A sampling of United Nations related blog commentary

Stygius: “In what is, frankly, a brilliant essay, nadezhda mounts a “defense of John Bolton,” in the wake of my and others’ reaction to Bolton’s undercutting of the draft proposal at the center of the upcoming UN Summit. It’s a long piece, but the central point seems to be that–beyond the sheer quantity of proposed US changes–the document had so many proposals so utterly incompatible with US positions (on, say, the ICC and the Kyoto Treaty) that it is unbelievable it survived so long in its current form. It’s more than possible that the document, apparently shepherded by UN General Assembly President Jean Ping, was designed to highlight faultlines between the developed and developing world when it comes to development policies.”

Think Progress: Just three weeks after his recess appointment, Bolton is reversing the work of U.S. negotiators and is seeking to “scrap much of a draft plan for comprehensive UN reform just weeks before it is to be adopted at a world summit.”

Policy Busters: “The 2005 World Summit, to be held from 14 to 16 September at United Nations Headquarters in New York, is expected to bring together more than 170 Heads of State and Government: the largest gathering of world leaders in history. It is a once-in-a-generation opportunity to take bold decisions in the areas of development, security, human rights and reform of the United Nations. The agenda is based on an achievable set of proposals outlined in March by Secretary-General Kofi Annan in his report In Larger Freedom (”

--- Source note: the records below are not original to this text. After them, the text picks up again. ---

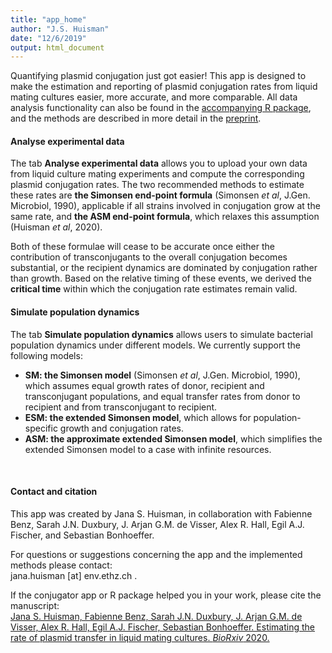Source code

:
 ```yaml
---
title: "app_home"
author: "J.S. Huisman"
date: "12/6/2019"
output: html_document
---
```




Quantifying plasmid conjugation just got easier! This app is designed to make the estimation and reporting of plasmid conjugation rates from liquid mating cultures easier, more accurate, and more comparable. All data analysis functionality can also be found in the [accompanying R package](https://github.com/JSHuisman/conjugator), and the methods are described in more detail in the [preprint](https://www.biorxiv.org/content/10.1101/2020.03.09.980862v1). 
<br/>


#### Analyse experimental data
The tab **Analyse experimental data** allows you to upload your own data from liquid culture mating experiments and compute the corresponding plasmid conjugation rates. The two recommended methods to estimate these rates are **the Simonsen end-point formula** (Simonsen *et al*, J.Gen. Microbiol, 1990), applicable if all strains involved in conjugation grow at the same rate, and **the ASM end-point formula**, which relaxes this assumption (Huisman *et al*, 2020). 

Both of these formulae will cease to be accurate once either the contribution of transconjugants to the overall conjugation becomes substantial, or the recipient dynamics are dominated by conjugation rather than growth. Based on the relative timing of these events, we derived the **critical time** within which the conjugation rate estimates remain valid. 
<br/>


#### Simulate population dynamics 
The tab **Simulate population dynamics** allows users to simulate bacterial population dynamics under different models.
We currently support the following models:
- **SM: the Simonsen model** (Simonsen *et al*, J.Gen. Microbiol, 1990), which assumes equal growth rates of donor, recipient and transconjugant populations, and equal transfer rates from donor to recipient and from transconjugant to recipient.
- **ESM: the extended Simonsen model**, which allows for population-specific growth and conjugation rates.
- **ASM: the approximate extended Simonsen model**, which simplifies the extended Simonsen model to a case with infinite resources.
<br/>


#### Contact and citation 
This app was created by Jana S. Huisman, in collaboration with Fabienne Benz, Sarah J.N. Duxbury, J. Arjan G.M. de Visser, Alex R. Hall, Egil A.J. Fischer, and Sebastian Bonhoeffer.

For questions or suggestions concerning the app and the implemented methods please contact:<br/> jana.huisman [at] env.ethz.ch .<br/> 

If the conjugator app or R package helped you in your work, please cite the manuscript:<br/>
[Jana S. Huisman, Fabienne Benz, Sarah J.N. Duxbury, J. Arjan G.M. de Visser, Alex R. Hall, Egil A.J. Fischer, Sebastian Bonhoeffer. Estimating the rate of plasmid transfer in liquid mating cultures. *BioRxiv* 2020.](https://www.biorxiv.org/content/10.1101/2020.03.09.980862v1)
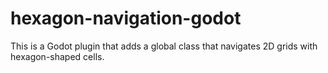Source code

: # hexagon-navigation-godot
This is a Godot plugin that adds a global class that navigates 2D grids with hexagon-shaped cells.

Dogooder: “Poor countries to miss 2015 health goals – WHO – “Most poor countries will miss global targets to reduce child mortality, improve maternal health and reverse the toll of AIDS and other diseases by 2015, the World Health Organisation (WHO) warned on Monday. Health is at the heart of the U.N. Millennium Declaration, adopted by 189 heads of state in September 2000, which set out a roadmap of eight goals to be reached by 2015. Using 1990 data as baselines, they aim to reduce poverty and hunger, tackle gaps in health services, education and boost access to clean water.”

In the Bullpen: “How the free world gets rid of Iran’s nuclear threat though is the question of the decade. If they choose to go after Iran militarily, with what army will they do so and how will they attack targets in which they do not have certainty where they are in Iran. Russia and China have already stated they are not in favor of war in Iran (no kidding as both nations are providing Iran technology and engineering expertise) and would then veto any such action in the United Nations Security Council. Both nations could very well veto any sanctions proposed by the Security Council. Fine mess we’re in boys.”

Sudan Watch: “UN news service via ReliefWeb reports Antonio Guterres, UN High Commissioner for Refugees (UNHCR) is in Khartoum and plans to visit some of the camps which now house hundreds of thousands of the more than 6 million refugees and internally displaced people who fled Sudan’s civil strife.”